Wat precies haar lot is, wordt overigens in de laatste scène in het midden gelaten. Sommige joodse commentatoren menen dat ze niet wordt geofferd, maar eeuwig maagd moet blijven en geen kinderen zal krijgen (vandaar het bewenen van die maagdelijke staat); zo David Kimchi, die Jefta een huis voor haar laat bouwen waar ze de rest van haar dagen in eenzaamheid zal slijten.4 Er is ook een midrasj die uitlegt waarom het zo uit de hand liep: Jefta had om ontheffing van zijn gelofte kunnen vragen. Daarvoor had hij naar de hogepriester (Pinehas in die dagen) moeten stappen, of Pinehas had naar hem toe kunnen gaan, maar beiden waren te trots om de eerste stap te doen — waar de dochter slachtoffer van werd.5 Dit soort omtrekkende bewegingen laten zien dat ook vroegere lezers al aanstoot namen aan de gang van zaken, en dat is troostrijk. Maar het verandert natuurlijk niets aan de principiële kwestie dat de vader beslist voor en over de dochter, en dat geloofstrouw hier verworden is tot kadaverdiscipline en verblinding.

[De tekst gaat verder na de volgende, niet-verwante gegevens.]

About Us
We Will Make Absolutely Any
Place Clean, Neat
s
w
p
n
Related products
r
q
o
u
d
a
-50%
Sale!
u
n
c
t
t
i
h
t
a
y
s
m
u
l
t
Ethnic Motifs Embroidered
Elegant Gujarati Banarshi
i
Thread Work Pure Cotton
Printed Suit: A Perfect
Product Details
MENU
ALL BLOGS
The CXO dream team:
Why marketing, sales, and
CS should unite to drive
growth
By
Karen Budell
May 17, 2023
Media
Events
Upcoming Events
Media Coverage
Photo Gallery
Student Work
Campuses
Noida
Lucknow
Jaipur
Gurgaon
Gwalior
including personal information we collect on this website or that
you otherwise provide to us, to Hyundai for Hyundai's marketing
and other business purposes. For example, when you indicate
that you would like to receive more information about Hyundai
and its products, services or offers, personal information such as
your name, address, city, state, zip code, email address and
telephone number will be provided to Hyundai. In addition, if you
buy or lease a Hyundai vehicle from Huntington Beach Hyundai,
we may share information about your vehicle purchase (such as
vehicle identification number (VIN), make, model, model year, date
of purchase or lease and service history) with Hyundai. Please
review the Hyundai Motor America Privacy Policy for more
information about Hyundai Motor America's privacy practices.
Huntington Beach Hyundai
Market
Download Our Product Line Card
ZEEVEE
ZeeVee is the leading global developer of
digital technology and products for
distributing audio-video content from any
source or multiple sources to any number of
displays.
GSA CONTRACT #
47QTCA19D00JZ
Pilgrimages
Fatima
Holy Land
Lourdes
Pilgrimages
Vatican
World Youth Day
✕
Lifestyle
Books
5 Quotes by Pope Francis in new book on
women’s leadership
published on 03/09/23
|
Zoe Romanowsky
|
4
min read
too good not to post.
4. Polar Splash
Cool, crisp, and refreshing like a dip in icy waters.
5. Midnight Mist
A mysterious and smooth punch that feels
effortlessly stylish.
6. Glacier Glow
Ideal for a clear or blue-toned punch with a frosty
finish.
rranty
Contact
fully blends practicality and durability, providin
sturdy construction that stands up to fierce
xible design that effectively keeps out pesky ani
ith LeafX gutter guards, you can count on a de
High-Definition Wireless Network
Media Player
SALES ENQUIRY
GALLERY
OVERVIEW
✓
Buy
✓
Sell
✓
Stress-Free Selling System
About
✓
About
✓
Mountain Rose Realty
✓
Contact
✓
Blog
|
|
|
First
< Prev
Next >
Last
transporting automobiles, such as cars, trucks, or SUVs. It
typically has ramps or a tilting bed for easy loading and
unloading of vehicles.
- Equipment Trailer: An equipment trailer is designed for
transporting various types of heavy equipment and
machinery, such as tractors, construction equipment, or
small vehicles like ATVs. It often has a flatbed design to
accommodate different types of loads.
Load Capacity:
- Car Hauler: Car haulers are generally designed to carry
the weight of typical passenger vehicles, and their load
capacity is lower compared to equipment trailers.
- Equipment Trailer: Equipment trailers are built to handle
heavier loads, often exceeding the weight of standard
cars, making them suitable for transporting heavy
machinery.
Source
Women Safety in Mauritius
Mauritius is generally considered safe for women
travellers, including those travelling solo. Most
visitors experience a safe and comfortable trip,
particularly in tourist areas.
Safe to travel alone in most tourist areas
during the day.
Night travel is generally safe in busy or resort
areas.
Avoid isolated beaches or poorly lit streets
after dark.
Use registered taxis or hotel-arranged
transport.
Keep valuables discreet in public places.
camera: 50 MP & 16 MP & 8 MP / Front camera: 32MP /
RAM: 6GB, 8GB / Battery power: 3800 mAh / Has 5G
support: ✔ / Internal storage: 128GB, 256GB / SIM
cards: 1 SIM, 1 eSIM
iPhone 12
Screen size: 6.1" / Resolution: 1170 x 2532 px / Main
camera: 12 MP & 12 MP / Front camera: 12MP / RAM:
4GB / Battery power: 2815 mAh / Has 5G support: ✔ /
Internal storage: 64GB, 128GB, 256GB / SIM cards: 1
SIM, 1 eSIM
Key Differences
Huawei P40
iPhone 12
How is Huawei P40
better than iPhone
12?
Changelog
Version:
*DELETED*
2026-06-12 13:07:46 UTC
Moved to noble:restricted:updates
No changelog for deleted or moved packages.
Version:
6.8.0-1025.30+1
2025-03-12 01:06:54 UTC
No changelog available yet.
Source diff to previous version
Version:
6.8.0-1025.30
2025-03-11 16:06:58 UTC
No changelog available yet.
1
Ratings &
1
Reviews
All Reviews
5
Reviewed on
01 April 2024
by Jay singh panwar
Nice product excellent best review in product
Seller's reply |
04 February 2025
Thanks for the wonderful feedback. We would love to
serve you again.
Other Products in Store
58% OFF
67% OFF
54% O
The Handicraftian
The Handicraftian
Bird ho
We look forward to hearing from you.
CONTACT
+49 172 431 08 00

Het probleem voor ons is vooral, dat de schrijver het verhaal zó, zonder commentaar, neerschrijft. Dat komen we vaker in Tenakh tegen en duidt niet vanzelfsprekend op instemming met de beschreven handeling, hier het optreden van Jefta. In het boek Rechters gebeurt wel meer waarover de lezer verbijsterd moet zijn, maar dat moet die lezer dan zelf maar bedenken, dat vult de verteller niet in. De vanzelfsprekende afkeer van Jefta´s daad hoeft niet neergeschreven te worden, en het verhaal wordt juist schrijnender en krachtiger verteld zonder moraliserend commentaar. Pas aan het eind van het boek horen we de onontkoombare conclusie waartoe de verhalen over de Rechters leiden: `Er was geen koning in die dagen, ieder deed wat goed was in zijn ogen´ (Re. 18:1; 19:1; 21:25).

Noten

1: Zie K.A. Deurloo, `Jefta en zijn dochter´ in: H. Blok, D. Blokker e.a. (red.), Geen koning in die dagen. Over het boek Richteren als profetische geschiedschrijving. Baarn 1982.

2: Antigone; Iphigeneia.

3: Henk Abma, Profetie en poëzie. Verhalen uit het boek Richteren. Kampen (Kok) 1989, 59.

4: De opvallende overeenkomst met Antigone kan haast niet toevallig zijn.

(5): Midrasj Rabba bij Lev. 27, gecit. in A. Cohen e.a. Soncino Books of the Bible, Judges. London etc. 1982, 258.